■ AVAILABLE RECORDS:
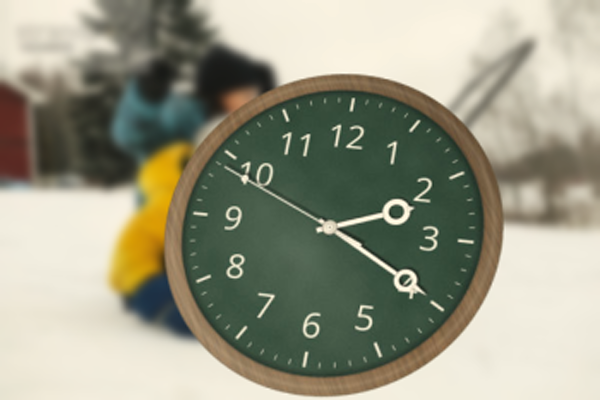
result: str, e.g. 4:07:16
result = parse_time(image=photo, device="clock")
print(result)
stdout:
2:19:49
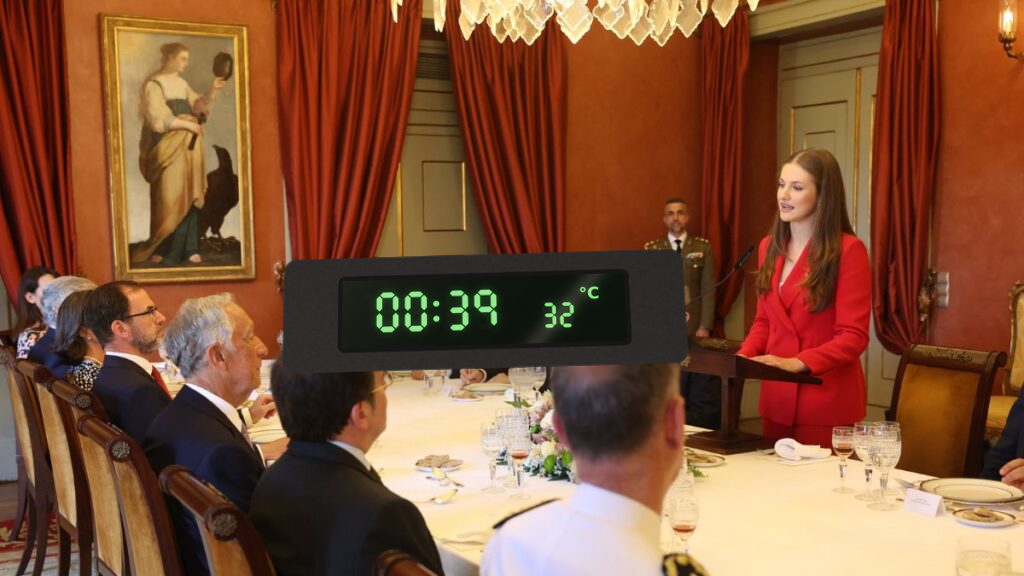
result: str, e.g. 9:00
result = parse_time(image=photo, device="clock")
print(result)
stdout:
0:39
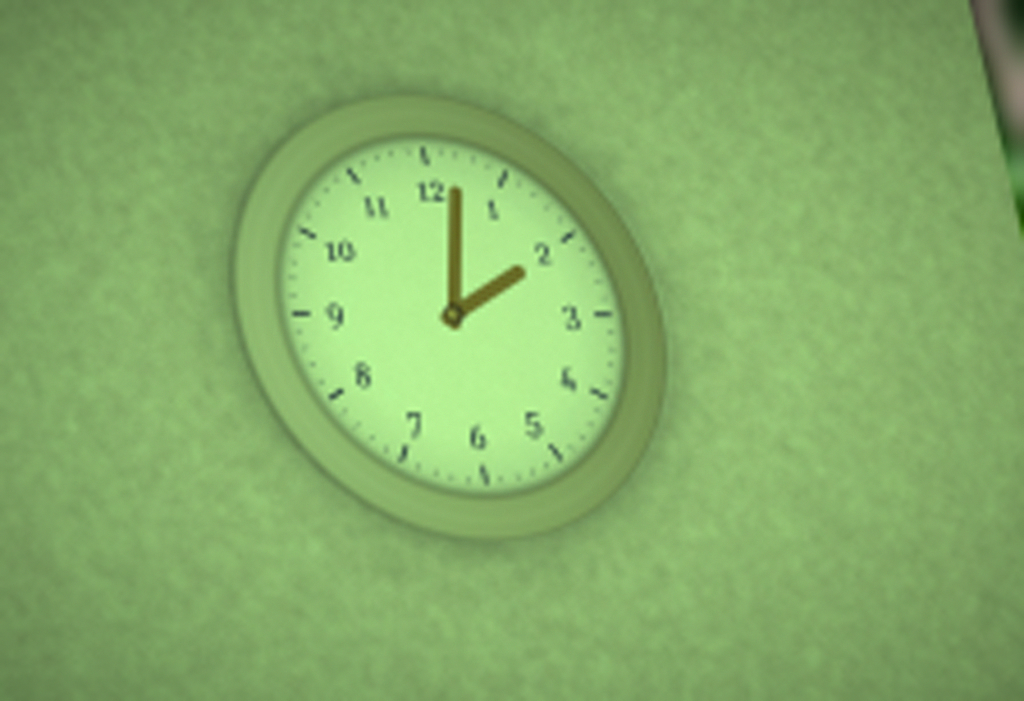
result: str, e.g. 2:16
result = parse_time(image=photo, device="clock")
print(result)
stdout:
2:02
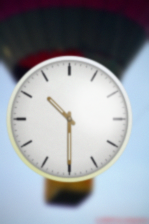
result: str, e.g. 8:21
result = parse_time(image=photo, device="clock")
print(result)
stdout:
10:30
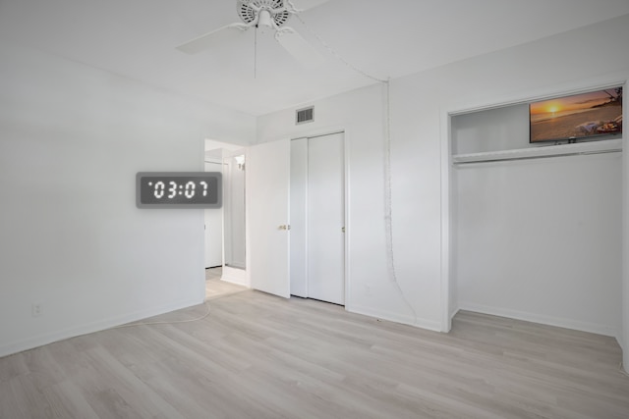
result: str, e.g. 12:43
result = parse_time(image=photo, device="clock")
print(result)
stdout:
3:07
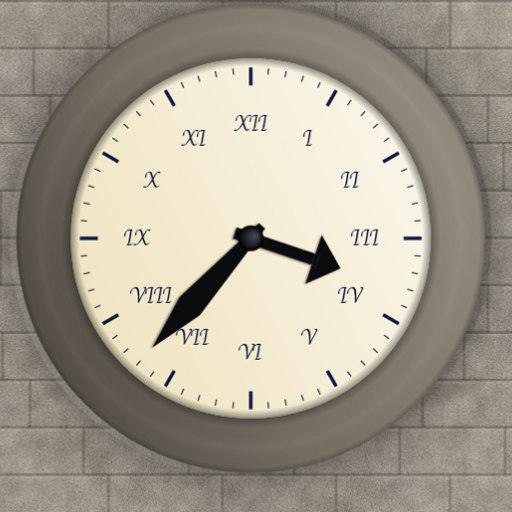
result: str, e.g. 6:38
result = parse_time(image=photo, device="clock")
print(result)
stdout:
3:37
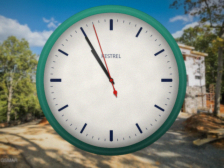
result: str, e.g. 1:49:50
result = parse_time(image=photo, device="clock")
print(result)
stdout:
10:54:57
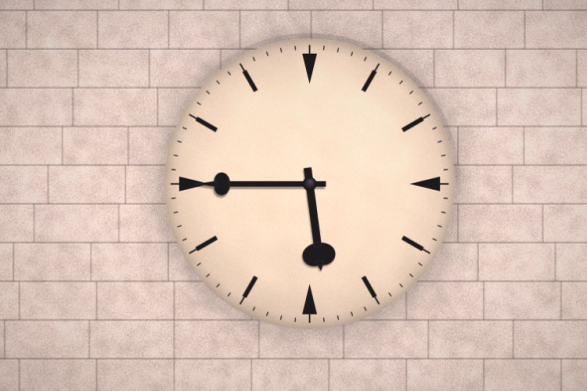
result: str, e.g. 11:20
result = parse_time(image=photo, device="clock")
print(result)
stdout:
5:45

■ TASK GOAL:
Reproduce all the records above word for word, but leave out the pictures.

■ OUTPUT OF THE TASK:
result: str, e.g. 4:07:16
result = parse_time(image=photo, device="clock")
print(result)
stdout:
2:19:49
result: str, e.g. 9:00
result = parse_time(image=photo, device="clock")
print(result)
stdout:
0:39
result: str, e.g. 2:16
result = parse_time(image=photo, device="clock")
print(result)
stdout:
2:02
result: str, e.g. 8:21
result = parse_time(image=photo, device="clock")
print(result)
stdout:
10:30
result: str, e.g. 12:43
result = parse_time(image=photo, device="clock")
print(result)
stdout:
3:07
result: str, e.g. 6:38
result = parse_time(image=photo, device="clock")
print(result)
stdout:
3:37
result: str, e.g. 1:49:50
result = parse_time(image=photo, device="clock")
print(result)
stdout:
10:54:57
result: str, e.g. 11:20
result = parse_time(image=photo, device="clock")
print(result)
stdout:
5:45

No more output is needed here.